■ WHAT NEEDS TO BE DONE: Filter the entries down to the lines containing "bottom", and copy those lines.

Collected data entries:
* * *
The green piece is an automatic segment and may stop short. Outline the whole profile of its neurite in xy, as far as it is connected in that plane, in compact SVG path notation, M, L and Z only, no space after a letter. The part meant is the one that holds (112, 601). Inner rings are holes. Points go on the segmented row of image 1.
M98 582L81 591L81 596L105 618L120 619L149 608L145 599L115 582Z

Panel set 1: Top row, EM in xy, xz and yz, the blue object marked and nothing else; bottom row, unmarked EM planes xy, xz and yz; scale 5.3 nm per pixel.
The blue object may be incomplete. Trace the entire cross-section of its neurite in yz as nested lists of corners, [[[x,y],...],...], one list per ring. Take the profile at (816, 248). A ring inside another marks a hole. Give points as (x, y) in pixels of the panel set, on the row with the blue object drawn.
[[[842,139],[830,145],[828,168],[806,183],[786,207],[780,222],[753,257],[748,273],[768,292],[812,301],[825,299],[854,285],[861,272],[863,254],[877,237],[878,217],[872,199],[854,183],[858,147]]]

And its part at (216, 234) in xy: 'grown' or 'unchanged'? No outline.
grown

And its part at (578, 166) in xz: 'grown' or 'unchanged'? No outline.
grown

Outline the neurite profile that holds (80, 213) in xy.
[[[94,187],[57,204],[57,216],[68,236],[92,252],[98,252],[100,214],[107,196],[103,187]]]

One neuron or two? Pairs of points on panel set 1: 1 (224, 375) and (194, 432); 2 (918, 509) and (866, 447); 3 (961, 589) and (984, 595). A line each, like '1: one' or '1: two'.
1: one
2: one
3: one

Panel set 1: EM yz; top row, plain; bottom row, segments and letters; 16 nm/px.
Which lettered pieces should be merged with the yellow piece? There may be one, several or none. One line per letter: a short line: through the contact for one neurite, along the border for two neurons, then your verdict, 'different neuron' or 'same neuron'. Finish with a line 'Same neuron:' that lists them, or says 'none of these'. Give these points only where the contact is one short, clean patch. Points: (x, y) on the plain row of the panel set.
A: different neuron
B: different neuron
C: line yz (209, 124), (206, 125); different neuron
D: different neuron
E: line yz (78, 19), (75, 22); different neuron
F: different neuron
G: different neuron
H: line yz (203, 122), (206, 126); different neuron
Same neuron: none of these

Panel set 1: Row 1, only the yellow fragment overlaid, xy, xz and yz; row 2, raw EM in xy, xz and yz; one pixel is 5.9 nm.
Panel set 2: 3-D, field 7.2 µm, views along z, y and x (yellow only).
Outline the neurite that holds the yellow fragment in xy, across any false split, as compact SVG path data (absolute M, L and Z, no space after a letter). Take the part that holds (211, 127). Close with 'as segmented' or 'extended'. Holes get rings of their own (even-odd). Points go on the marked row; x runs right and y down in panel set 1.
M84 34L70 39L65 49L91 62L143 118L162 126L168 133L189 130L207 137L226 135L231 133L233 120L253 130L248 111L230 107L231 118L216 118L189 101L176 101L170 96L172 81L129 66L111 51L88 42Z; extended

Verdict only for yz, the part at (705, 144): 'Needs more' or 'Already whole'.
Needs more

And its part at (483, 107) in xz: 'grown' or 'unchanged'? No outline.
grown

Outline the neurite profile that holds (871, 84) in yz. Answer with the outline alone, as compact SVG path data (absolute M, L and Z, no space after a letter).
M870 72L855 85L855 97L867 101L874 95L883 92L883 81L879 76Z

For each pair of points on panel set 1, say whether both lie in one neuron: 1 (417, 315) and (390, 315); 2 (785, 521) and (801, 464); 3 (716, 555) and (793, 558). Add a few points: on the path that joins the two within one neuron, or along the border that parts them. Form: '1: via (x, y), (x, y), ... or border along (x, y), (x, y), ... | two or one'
* * *
■ EXERCISE RESPONSE:
Panel set 1: Top row, EM in xy, xz and yz, the blue object marked and nothing else; bottom row, unmarked EM planes xy, xz and yz; scale 5.3 nm per pixel.
Panel set 1: EM yz; top row, plain; bottom row, segments and letters; 16 nm/px.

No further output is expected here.